Accusations d’espionnage

Chercheur spécialiste de l’espace postsoviétique, Laurent Vinatier, 49 ans, travaillait au moment de son arrestation pour le Centre pour le dialogue humanitaire, une ONG suisse qui fait de la médiation dans des conflits hors des circuits diplomatiques officiels, notamment s’agissant de l’Ukraine. Cette ONG a souligné jeudi qu’elle «tient à remercier toutes les parties prenantes pour leurs efforts et exprime son profond soulagement de voir Laurent retrouver ses proches».

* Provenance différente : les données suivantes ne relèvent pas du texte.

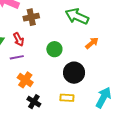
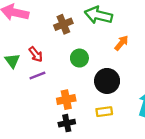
brown cross: (31, 17) -> (63, 24), moved
orange cross: (25, 80) -> (66, 100), moved, turned -35
black cross: (34, 102) -> (67, 123), turned -32

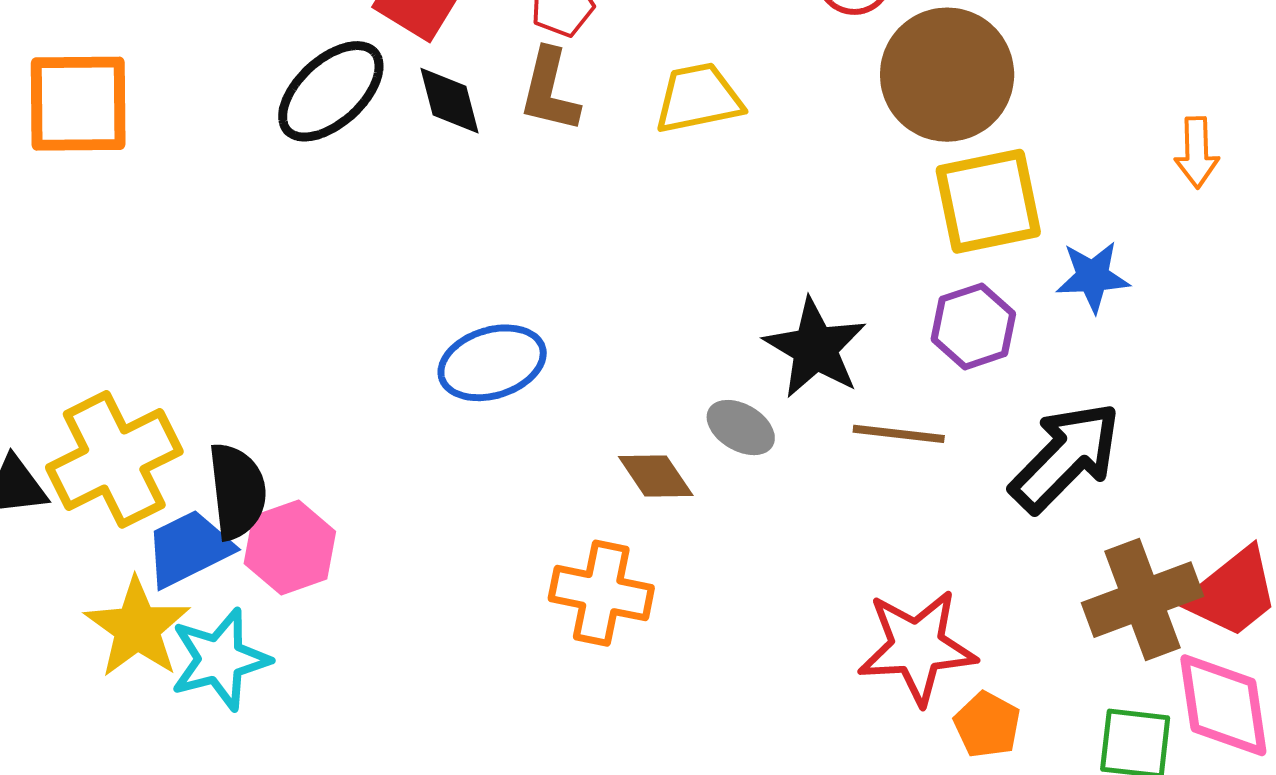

S’agissant de Daniil Kasatkin, la justice française avait donné fin octobre un avis favorable à son extradition, mais finalement «il n’y a pas eu de décret d’extradition vers les États-Unis du Premier ministre» français, a expliqué Me Frédéric Bélot, son avocat. Washington a été informé par Paris du retour du basketteur en Russie, selon une source ayant connaissance du dossier. En juin 2024, Laurent Vinatier avait été arrêté en Russie puis condamné à trois ans de prison pour ne s’être pas enregistré en tant qu’«agent de l’étranger». L’intéressé avait dit ignorer que c’était obligatoire dans son cas. Même s’il n’avait pas été déclaré officiellement «agent de l’étranger» par Moscou, il aurait dû se signaler comme tel car, selon la justice russe, il collectait des «informations militaires» pouvant être «utilisées contre la sécurité» de la Russie.

En août dernier, il avait comparu cette fois dans le cadre d’une affaire bien plus grave pour «espionnage», un crime passible de 20 ans de prison en Russie et qui faisait craindre une très lourde condamnation supplémentaire. Après cette audience à huis clos, il avait déclaré être «fatigué» et avait répondu «oui» lorsqu’une journaliste lui avait demandé s’il s’estimait «otage» du pouvoir russe.

Moscou a arrêté plusieurs ressortissants occidentaux pour divers motifs, dont «espionnage», depuis le lancement de l’attaque à grande échelle contre l’Ukraine en février 2022, et a procédé à des échanges de prisonniers avec les États-Unis.